Patrick Desjardins Blog
Patrick Desjardins picture from a conference

How to Transfer Files Between Computers Using HDMI (Part 5: Instruction Header)

Posted on: 2023-06-04

This fifth article is about how to transfer a file using only video from one computer to another. Using a capture card and a HDMI output, we can play a video containing a file's content and read the video on the other end. Once the video is received, we can extract the content and have the file.

Current Situation

At this point, we can transfer a single file containing a few words. We stubble into several issues: data transfer quality issues, rgb losing accuracy on bits, video encoding, and duplicate data. Now, we need to tackle a bigger file.

Case 1: 53 megs zip file

The first case was to inject into a video a zip file containing several pictures. The size was 53 megs and took about 4 minutes 20 seconds to inject into a video. The time is reasonable, but many optimization could be applied to improve the performance. The generated video file is a 188 megs video of 7 seconds. The configuration is

cargo run -- -m inject -i outputs/Picture.zip -o outputs/out_zip_1px.mp4 --fps 30 --height 1080 --width 1920 --size 1 -a bw

I ran on the target computer:

ffmpeg -r 30 -f dshow -s 1920x1080 -vcodec mjpeg -i video="USB Video" -r 30 out_picturezip_1px.mp4

And it failed with a video of 75 megs and an extracted zip file of 8kb. However, I noticed the source computer lagging while playing the video. I suspect many frames were not displayed, thus not recorded by the capture card.

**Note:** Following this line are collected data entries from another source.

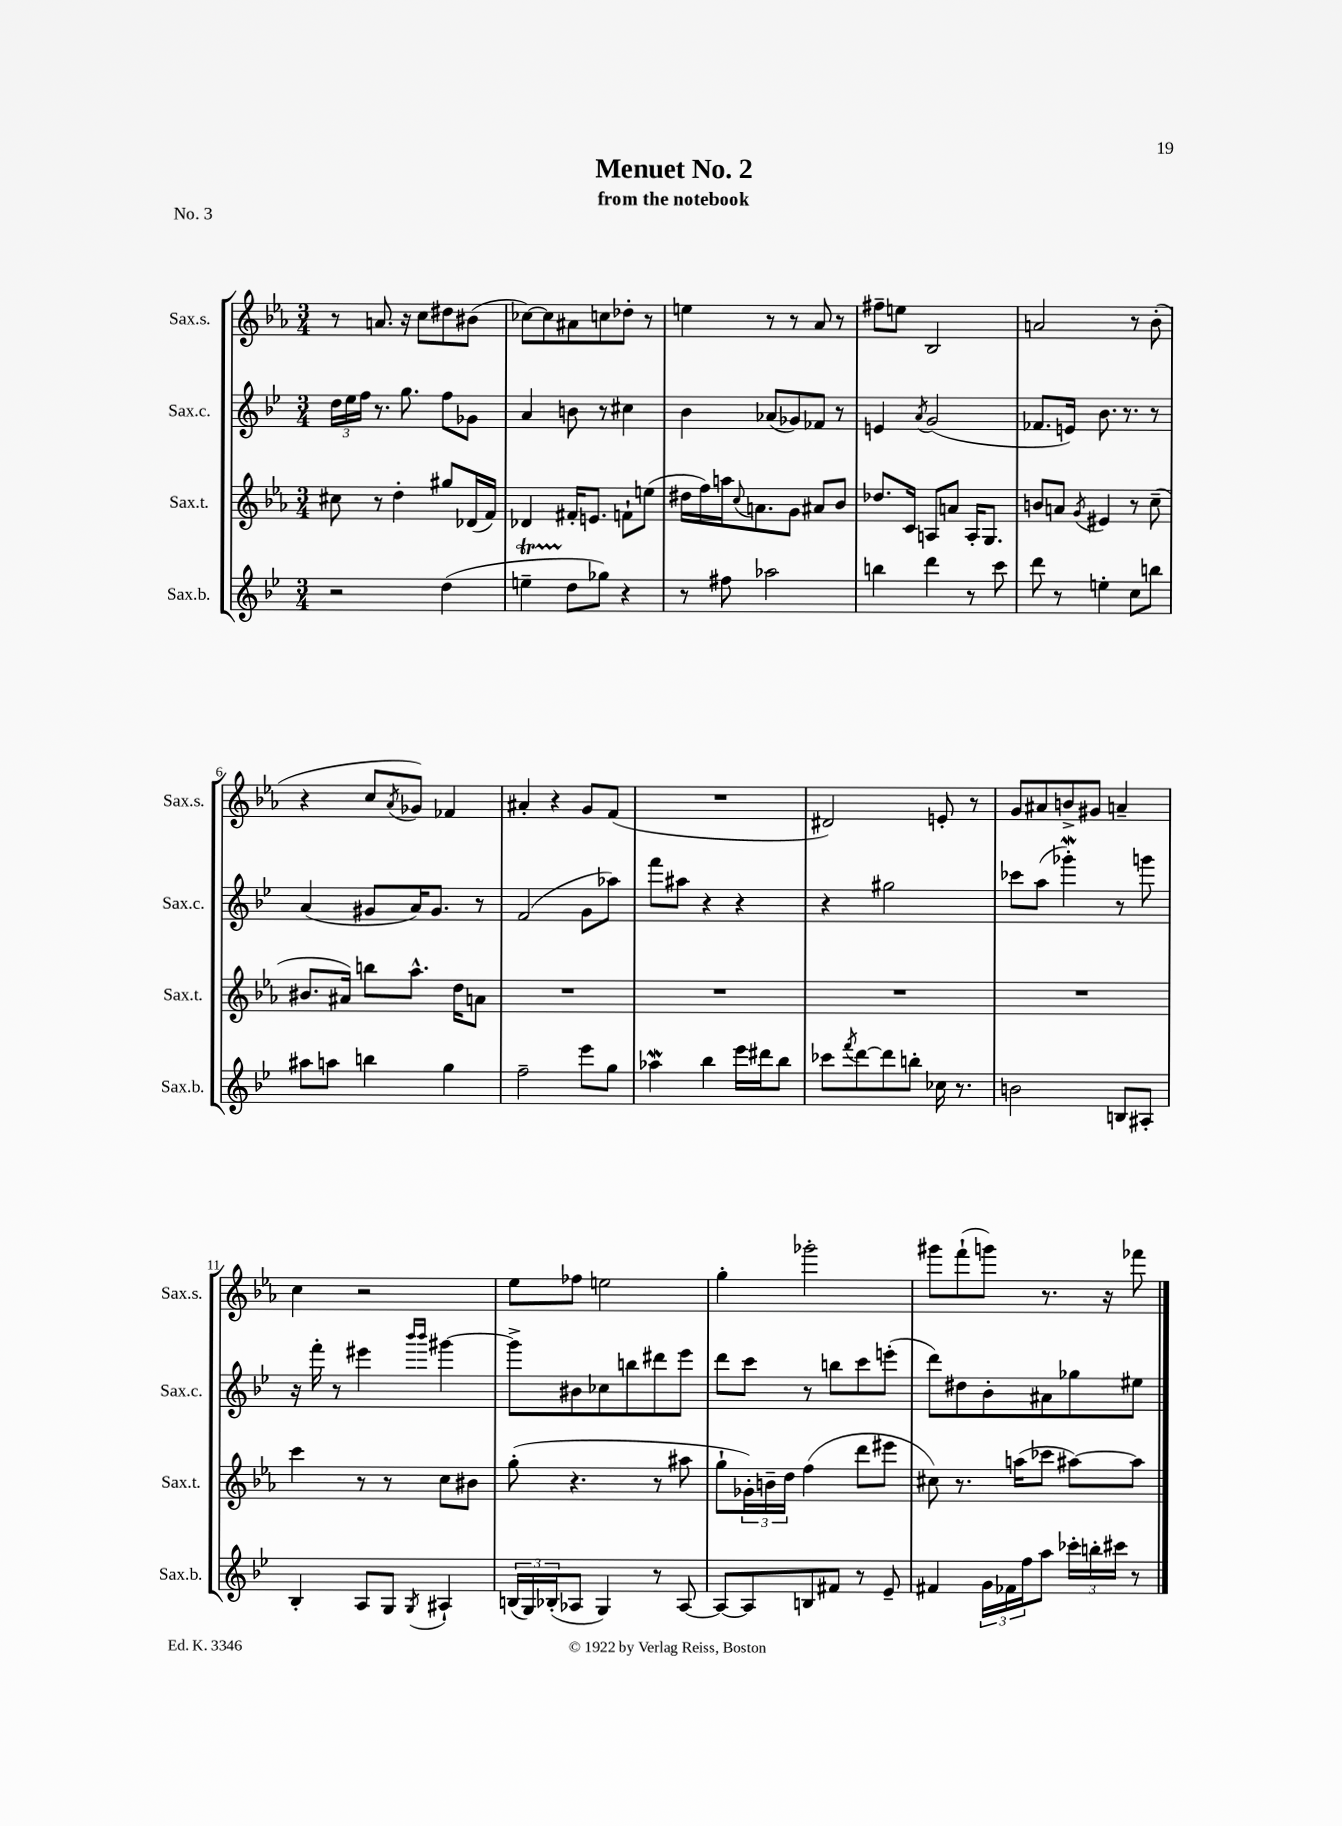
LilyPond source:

\header { title = "Menuet No. 2" subtitle = "from the notebook" piece = "No. 3" }
<<
\new StaffGroup <<
\new Staff = "s0" \with { instrumentName = "Sax.s." shortInstrumentName = "Sax.s." } {
    \clef treble \key ees \major \numericTimeSignature \time 3/4
    r8 a'8. r16 c''8 dis''8 bis'8( |
    ces''8~) ces''8 ais'8 c''8 des''8-. r8 |
    e''4 r8 r8 aes'8 r8 |
    fis''8-- e''8 bes2 |
    a'2 r8 bes'8-.( |
    r4 c''8 \acciaccatura { aes'8 } ges'8) fes'4 |
    ais'4-. r4 g'8 f'8( |
    R2. |
    dis'2) e'8-. r8 |
    g'8 ais'8 b'8-> gis'8 a'4-- |
    c''4 r2 |
    ees''8 fes''8 e''2 |
    g''4-. ges'''2-. |
    gis'''8 f'''8-!( g'''8) r8. r16 fes'''8 \bar "|." |
}
\new Staff = "s1" \with { instrumentName = "Sax.c." shortInstrumentName = "Sax.c." } {
    \clef treble \key bes \major \numericTimeSignature \time 3/4
    \tuplet 3/2 { d''16 ees''16 f''16 } r8. g''8. f''8 ges'8 |
    a'4 b'8 r8 cis''4 |
    bes'4 aes'8( ges'8) fes'8 r8 |
    e'4 \acciaccatura { a'8 } g'2( |
    fes'8. e'16) bes'8. r8. r8 |
    a'4( gis'8 a'16) gis'8. r8 |
    f'2( g'8 aes''8) |
    f'''8 ais''8 r4 r4 |
    r4 gis''2 |
    ces'''8 a''8( ges'''4-.\mordent) r8 g'''8 |
    r16 f'''16-. r8 eis'''4 \grace { bes'''16 bes'''16 } gis'''4~ |
    gis'''8-> bis'8 ces''8 b''8 dis'''8 ees'''8 |
    d'''8 c'''8 r8 b''8 c'''8 e'''8-.( |
    d'''8) dis''8 bes'8-. ais'8 ges''8 eis''8 \bar "|." |
}
\new Staff = "s2" \with { instrumentName = "Sax.t." shortInstrumentName = "Sax.t." } {
    \clef treble \key ees \major \numericTimeSignature \time 3/4
    cis''8 r8 d''4-. gis''8 des'16( f'16) |
    des'4 fis'16-. e'8. f'8-! e''8( |
    dis''16 f''16) a''16 \appoggiatura { c''8 } a'8. g'8 ais'8 bes'8 |
    des''8. c'16 a8 a'8 a16-. g8. |
    b'8 a'8 \acciaccatura { g'8 } eis'4 r8 c''8--( |
    bis'8. ais'16) b''8 aes''8.-^ d''16 a'8 |
    R2. |
    R2. |
    R2. |
    R2. |
    c'''4 r8 r8 c''8 bis'8 |
    g''8-.( r4. r8 ais''8 |
    g''8-! \tuplet 3/2 { ges'16-.) b'16-- d''16 } f''4( d'''8 eis'''8 |
    cis''8) r8. a''16( ces'''8 ais''8~) ais''8 \bar "|." |
}
\new Staff = "s3" \with { instrumentName = "Sax.b." shortInstrumentName = "Sax.b." } {
    \clef treble \key bes \major \numericTimeSignature \time 3/4
    r2 d''4( |
    e''4--\startTrillSpan d''8\stopTrillSpan ges''8) r4 |
    r8 fis''8 aes''2 |
    b''4 d'''4 r8 c'''8 |
    d'''8 r8 e''4-. c''8 b''8 |
    ais''8 a''8 b''4 g''4 |
    f''2-- ees'''8 g''8 |
    aes''4\mordent bes''4 ees'''16 dis'''16 bes''8 |
    ces'''8 \acciaccatura { f'''8 } d'''8~ d'''8 b''8-. ces''16 r8. |
    b'2 b8 ais8-. |
    bes4-. a8 g8 \acciaccatura { g8 } ais4-! |
    \tuplet 3/2 { b16( g16) bes16-.( } aes8 g4) r8 aes8~ |
    aes8~ aes8 b8 fis'8 r8 ees'8-- |
    fis'4 \tuplet 3/2 { g'16 fes'16 f''16 } a''8 \tuplet 3/2 { ces'''16-. b''16-. cis'''16 } r8 \bar "|." |
}
>>
>>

Other than trying to make the source computer run faster, I decided to give it a try with a size of 5. The rationale is that when extracting, I noticed that the red frame was at 99.8 red. Thus some information was missing, as 100% would be that all the frames were red, meaning all the black and white pixels might not display.

Increasing from 1 pixel for each bit to 5 has a couple of side effects. The main one is the performance. Instead of 4 minutes, it was still running 30 minutes later. I had to stop the process and start improving the code to iterate faster. But before, I tried to inject a 22megs zip file with a size of 5 took 7 minutes 14 seconds.

A first change to increase the speed was to run the tool using the --release flag (use this argument after the cargo run. As a result, the 7 minutes went down to 2 minutes 12 seconds.

Case 2: Picture File Failure

I decided to step back and try more on a single machine without the additional step of the display card. So far, I've been focusing on fine text, but a zip file and a picture didn't work. What about doing a picture locally?

cargo run -- -m inject -i outputs/test4.jpg -o outputs/test4_out_5px.mp4 --fps 30 --height 1080 --width 1920 --size 5 -a bw -p true
cargo run -- -m extract -i outputs/test4_out_5px.mp4 -o outputs/test4_extracted.jpg --fps 30 --height 1080 --width 1920 --size 5 -a bw

57 megs video for 10 seconds for a 2.99 meg picture. The extraction command 137kb! Something was off!

At this point, my gut feeling was that the file was parsed and stopped because the end of the file (eof) character was detected (the 0x04). With text, the character makes sense, but with ZIP or picture or other format, the character might be used. A modification to ensure that the end of the content into a frame was needed further than a single character. A quick search in a HEX editor on the video shows a lot of the character everywhere!

The solution might be as easy as having several eof characters next to each other. For example, having 50 eof means that it is the end of the content. However, this is easy to say, harder to implement without introducing other issues. For example, managing several frames where information of this static 50 eof may be on several frames

let rgb = get_pixel(source, x, y, info_size);
rgbs.push(vec![rgb[0], rgb[1], rgb[2]]);
let bit_value = get_bit_from_rgb(rgb);
mutate_byte(&mut data, bit_value, bit_index);
bit_index = if bit_index == 0 { 7 } else { bit_index - 1 };
if bit_index == 7 {
    if data != EOF_CHAR { // <---- This need to change
        result.bytes.push(data);
        data = 0;
    } else {
        return result; 
    }
}

A frame could be almost full, having only few character lefts to add the eof character and would need 49 spaces on the next frame. The actual code does not handle context between frame parsing. So, some changes would be needed.

Solutions

After thinking everything straight, I noticed that we could reserve the first few pixels to inject the number of bytes to extract. Instead of only encrypting the message (or picture) we could have the first 64 bytes to tell us the number of bytes to extract. For example, if we know that the message is 4 characters, instead of injecting 32 bits (black and white) we would have 64+32 bits. The video would be bigger, but a relative addition when injecting a large file as the 64 bytes would remain constant. I'll go with 64 since it gives us a large number for large files.